[EXERCISE]: Using the listing that follows, return every line with the word "round".

[DATA FOR PROCESSING]:
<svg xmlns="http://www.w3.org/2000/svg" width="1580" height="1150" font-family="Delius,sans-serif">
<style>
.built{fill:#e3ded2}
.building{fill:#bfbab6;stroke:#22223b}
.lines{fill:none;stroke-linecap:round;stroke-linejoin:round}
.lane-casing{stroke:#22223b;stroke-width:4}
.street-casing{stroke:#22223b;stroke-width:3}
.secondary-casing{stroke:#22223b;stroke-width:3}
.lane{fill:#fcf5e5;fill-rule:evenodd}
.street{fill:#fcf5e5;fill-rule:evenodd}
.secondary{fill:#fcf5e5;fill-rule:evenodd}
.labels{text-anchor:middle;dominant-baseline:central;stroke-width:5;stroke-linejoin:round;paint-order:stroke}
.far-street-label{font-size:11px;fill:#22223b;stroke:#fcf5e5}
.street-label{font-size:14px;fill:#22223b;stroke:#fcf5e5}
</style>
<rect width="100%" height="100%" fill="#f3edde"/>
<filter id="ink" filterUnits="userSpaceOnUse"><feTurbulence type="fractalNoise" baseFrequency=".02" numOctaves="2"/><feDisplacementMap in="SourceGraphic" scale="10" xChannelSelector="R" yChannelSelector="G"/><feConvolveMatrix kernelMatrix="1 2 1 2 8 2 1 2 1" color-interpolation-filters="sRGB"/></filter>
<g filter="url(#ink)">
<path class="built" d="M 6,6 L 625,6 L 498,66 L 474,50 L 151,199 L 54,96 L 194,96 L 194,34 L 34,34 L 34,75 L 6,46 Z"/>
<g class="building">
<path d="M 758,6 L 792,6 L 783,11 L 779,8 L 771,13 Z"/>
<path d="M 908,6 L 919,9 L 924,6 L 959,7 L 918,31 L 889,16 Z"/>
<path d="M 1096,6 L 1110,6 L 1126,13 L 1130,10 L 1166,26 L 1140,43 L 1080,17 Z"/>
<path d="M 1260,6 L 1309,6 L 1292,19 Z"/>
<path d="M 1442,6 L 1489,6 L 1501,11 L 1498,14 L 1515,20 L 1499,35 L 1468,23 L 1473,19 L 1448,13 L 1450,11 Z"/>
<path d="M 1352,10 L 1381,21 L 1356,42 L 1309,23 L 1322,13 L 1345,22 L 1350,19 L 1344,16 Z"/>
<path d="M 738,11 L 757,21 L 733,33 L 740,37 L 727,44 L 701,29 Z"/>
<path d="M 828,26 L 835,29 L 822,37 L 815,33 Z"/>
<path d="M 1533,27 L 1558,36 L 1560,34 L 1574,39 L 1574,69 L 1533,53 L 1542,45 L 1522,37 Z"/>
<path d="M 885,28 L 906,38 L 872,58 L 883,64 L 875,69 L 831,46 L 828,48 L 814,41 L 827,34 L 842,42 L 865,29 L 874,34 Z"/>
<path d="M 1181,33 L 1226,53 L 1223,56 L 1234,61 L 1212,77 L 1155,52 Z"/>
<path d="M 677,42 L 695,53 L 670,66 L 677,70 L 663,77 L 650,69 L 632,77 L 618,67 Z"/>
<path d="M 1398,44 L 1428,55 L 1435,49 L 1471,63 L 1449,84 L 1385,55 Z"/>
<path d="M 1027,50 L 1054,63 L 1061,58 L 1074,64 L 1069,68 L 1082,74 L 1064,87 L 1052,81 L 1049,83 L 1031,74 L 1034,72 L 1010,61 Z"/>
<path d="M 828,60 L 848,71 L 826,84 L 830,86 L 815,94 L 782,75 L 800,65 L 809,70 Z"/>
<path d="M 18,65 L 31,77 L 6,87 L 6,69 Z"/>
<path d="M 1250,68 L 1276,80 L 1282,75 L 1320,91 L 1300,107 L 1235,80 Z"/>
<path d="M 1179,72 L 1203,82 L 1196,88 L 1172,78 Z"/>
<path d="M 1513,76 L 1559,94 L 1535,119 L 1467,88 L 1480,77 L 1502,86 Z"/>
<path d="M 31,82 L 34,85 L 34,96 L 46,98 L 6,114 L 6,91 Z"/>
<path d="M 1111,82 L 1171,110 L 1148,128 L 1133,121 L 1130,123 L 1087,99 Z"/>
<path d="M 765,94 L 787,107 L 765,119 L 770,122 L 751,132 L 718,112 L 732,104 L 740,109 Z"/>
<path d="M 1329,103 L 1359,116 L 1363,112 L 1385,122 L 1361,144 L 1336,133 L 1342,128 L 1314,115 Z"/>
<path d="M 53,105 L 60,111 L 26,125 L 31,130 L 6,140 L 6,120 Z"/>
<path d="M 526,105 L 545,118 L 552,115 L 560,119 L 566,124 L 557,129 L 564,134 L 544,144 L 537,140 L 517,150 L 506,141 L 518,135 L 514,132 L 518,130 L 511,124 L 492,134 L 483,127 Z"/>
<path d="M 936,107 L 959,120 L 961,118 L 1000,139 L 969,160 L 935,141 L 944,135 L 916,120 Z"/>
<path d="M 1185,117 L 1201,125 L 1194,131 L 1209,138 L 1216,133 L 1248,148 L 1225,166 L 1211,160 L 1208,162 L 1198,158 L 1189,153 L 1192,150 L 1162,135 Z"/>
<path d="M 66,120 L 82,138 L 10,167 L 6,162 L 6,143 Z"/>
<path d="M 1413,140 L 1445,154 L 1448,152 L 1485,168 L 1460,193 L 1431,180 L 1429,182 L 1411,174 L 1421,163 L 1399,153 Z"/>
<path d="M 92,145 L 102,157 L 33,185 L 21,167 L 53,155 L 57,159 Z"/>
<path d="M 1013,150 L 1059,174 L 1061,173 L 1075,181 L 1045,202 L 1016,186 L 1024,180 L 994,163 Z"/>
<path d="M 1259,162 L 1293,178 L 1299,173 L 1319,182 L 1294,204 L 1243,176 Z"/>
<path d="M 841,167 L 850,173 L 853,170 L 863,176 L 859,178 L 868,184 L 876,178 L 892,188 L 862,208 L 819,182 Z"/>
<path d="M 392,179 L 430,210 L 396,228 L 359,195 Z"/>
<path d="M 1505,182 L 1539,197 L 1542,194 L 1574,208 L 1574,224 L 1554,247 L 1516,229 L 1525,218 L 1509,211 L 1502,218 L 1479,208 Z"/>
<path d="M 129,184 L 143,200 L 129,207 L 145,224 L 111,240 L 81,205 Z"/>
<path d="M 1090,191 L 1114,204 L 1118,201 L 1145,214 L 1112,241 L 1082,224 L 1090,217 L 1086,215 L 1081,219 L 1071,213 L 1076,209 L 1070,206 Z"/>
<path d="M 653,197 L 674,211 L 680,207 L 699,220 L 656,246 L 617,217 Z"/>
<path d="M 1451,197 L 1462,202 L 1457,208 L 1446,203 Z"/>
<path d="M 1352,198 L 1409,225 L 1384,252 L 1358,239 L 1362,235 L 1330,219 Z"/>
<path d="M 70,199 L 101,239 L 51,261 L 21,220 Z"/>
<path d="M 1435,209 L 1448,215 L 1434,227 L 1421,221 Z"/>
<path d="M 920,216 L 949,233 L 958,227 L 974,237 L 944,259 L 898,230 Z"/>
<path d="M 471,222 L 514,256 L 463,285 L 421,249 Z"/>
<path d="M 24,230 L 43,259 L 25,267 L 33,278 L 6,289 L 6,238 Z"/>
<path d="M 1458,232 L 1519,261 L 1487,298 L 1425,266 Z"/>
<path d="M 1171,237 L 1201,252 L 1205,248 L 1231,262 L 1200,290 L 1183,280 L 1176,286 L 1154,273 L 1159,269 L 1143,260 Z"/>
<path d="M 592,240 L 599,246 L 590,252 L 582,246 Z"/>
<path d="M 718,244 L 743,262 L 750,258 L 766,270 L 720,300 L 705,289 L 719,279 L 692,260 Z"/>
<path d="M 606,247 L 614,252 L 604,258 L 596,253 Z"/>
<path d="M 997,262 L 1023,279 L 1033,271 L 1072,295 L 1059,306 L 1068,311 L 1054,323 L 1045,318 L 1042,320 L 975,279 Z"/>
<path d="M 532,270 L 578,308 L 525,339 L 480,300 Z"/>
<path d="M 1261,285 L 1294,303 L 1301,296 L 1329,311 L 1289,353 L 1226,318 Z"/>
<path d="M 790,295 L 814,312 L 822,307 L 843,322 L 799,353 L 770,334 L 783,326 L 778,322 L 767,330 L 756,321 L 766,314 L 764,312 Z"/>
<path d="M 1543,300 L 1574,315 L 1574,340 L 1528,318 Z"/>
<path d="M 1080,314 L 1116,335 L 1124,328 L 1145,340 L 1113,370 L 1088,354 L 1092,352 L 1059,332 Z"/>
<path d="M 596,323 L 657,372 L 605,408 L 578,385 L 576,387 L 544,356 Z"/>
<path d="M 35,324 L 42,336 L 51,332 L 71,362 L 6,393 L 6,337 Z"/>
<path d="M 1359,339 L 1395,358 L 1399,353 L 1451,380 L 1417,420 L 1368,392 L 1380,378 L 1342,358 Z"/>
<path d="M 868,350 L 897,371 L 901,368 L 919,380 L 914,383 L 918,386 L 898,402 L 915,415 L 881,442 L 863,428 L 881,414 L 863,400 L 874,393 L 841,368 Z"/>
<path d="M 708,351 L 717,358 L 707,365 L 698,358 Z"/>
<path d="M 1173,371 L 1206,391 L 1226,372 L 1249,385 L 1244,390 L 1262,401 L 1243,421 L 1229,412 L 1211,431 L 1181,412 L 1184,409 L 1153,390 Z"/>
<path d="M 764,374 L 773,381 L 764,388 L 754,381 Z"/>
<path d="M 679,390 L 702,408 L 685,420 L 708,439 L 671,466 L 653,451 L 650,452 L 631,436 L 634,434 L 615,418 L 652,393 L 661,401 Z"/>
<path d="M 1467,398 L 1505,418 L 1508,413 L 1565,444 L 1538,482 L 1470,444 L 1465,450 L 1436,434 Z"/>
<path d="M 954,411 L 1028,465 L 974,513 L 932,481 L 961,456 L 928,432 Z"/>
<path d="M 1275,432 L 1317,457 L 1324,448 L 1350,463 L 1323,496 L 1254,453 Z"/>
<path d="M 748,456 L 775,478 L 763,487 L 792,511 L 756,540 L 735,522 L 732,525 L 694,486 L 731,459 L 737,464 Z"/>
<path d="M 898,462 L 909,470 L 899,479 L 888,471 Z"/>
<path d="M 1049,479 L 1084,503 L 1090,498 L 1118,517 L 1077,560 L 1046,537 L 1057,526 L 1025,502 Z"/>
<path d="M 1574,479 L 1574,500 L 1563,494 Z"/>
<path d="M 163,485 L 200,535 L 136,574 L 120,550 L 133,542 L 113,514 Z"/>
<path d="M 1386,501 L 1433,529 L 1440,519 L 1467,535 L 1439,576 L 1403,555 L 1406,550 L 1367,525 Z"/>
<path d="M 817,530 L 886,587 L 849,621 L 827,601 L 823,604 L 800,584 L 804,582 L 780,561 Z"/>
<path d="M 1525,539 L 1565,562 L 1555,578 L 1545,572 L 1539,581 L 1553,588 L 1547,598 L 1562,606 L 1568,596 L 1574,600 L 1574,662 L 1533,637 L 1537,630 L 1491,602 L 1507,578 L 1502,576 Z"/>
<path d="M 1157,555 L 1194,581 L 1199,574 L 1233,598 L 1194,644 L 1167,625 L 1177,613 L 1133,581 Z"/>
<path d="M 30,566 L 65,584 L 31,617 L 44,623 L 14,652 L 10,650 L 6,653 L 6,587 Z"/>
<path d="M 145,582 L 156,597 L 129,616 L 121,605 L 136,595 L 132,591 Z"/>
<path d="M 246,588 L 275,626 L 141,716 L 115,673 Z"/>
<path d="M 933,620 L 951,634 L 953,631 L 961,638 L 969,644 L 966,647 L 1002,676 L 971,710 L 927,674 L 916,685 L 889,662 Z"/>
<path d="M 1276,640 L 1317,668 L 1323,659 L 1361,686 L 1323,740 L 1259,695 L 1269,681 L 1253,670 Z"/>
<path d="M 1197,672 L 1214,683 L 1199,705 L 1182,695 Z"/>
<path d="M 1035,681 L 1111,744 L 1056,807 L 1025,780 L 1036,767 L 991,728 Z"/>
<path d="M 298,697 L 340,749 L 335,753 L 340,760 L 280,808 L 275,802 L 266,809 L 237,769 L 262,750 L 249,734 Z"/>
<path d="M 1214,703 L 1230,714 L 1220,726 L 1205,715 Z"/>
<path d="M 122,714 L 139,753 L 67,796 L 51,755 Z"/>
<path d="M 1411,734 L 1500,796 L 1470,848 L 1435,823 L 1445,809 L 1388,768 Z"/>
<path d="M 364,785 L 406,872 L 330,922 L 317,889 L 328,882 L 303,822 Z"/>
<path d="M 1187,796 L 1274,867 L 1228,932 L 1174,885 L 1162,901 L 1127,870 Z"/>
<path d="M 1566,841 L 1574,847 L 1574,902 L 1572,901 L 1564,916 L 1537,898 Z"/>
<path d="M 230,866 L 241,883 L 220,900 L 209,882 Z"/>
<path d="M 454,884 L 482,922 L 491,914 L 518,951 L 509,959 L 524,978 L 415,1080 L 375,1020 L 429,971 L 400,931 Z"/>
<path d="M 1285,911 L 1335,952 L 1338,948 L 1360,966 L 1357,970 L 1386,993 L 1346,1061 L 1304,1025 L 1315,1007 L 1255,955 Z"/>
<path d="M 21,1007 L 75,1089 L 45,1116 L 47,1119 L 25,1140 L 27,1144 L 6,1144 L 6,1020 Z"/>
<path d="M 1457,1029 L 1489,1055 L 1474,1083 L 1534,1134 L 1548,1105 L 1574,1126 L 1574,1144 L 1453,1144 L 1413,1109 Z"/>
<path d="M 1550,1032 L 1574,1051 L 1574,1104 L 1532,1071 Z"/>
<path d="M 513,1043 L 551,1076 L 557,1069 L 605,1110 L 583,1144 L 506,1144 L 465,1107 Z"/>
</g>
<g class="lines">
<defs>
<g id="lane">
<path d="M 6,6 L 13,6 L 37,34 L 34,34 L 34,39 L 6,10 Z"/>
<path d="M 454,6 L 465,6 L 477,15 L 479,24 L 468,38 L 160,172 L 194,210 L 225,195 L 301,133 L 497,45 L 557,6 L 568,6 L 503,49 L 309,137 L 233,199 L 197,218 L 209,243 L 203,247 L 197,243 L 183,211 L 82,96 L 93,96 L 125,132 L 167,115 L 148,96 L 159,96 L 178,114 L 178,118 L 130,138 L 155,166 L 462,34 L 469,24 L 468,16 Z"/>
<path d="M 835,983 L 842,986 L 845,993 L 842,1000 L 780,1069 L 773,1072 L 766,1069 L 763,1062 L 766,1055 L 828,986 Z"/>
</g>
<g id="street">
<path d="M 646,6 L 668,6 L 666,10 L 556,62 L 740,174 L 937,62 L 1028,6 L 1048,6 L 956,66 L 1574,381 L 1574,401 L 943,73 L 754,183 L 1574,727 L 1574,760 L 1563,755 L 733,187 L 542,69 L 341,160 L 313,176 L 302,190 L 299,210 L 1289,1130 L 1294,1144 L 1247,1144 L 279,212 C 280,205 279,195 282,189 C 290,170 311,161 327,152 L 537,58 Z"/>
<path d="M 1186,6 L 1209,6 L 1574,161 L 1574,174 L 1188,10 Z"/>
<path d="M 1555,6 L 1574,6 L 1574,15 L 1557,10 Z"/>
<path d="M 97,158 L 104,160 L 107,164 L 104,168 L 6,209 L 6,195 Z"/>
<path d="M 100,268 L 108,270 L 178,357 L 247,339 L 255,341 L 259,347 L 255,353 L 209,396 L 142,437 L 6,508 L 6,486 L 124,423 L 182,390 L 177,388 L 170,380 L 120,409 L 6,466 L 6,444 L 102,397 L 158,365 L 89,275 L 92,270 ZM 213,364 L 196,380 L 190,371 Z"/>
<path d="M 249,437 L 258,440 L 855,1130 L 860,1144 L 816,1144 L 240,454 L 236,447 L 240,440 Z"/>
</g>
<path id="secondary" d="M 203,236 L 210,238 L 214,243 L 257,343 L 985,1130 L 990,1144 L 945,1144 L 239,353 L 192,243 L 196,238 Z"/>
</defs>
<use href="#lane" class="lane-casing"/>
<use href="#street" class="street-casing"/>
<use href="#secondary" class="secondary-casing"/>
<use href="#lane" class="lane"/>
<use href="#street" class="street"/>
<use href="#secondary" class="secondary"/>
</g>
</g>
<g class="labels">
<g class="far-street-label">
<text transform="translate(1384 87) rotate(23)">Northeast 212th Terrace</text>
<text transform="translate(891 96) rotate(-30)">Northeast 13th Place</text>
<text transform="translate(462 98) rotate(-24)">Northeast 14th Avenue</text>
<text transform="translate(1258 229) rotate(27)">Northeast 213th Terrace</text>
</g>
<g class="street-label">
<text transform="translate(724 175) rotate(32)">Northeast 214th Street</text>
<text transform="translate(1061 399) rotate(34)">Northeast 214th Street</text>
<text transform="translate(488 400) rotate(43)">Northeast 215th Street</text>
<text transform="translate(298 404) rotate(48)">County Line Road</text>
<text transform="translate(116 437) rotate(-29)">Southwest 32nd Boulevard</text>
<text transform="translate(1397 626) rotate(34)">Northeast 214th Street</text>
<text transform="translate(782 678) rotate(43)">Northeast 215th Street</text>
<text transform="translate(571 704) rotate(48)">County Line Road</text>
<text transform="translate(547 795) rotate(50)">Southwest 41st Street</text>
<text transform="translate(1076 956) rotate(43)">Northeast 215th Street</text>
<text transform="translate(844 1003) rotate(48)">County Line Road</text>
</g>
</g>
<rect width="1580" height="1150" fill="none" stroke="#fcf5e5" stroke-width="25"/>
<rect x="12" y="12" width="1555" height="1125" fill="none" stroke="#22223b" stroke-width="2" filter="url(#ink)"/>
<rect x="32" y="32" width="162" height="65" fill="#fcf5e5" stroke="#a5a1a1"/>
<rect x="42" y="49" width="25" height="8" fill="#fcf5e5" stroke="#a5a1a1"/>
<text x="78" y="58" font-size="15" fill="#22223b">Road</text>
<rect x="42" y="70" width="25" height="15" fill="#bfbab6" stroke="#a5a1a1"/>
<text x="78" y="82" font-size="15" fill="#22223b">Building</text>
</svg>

[SOLUTION FOR THIS PROBLEM]:
.lines{fill:none;stroke-linecap:round;stroke-linejoin:round}
.labels{text-anchor:middle;dominant-baseline:central;stroke-width:5;stroke-linejoin:round;paint-order:stroke}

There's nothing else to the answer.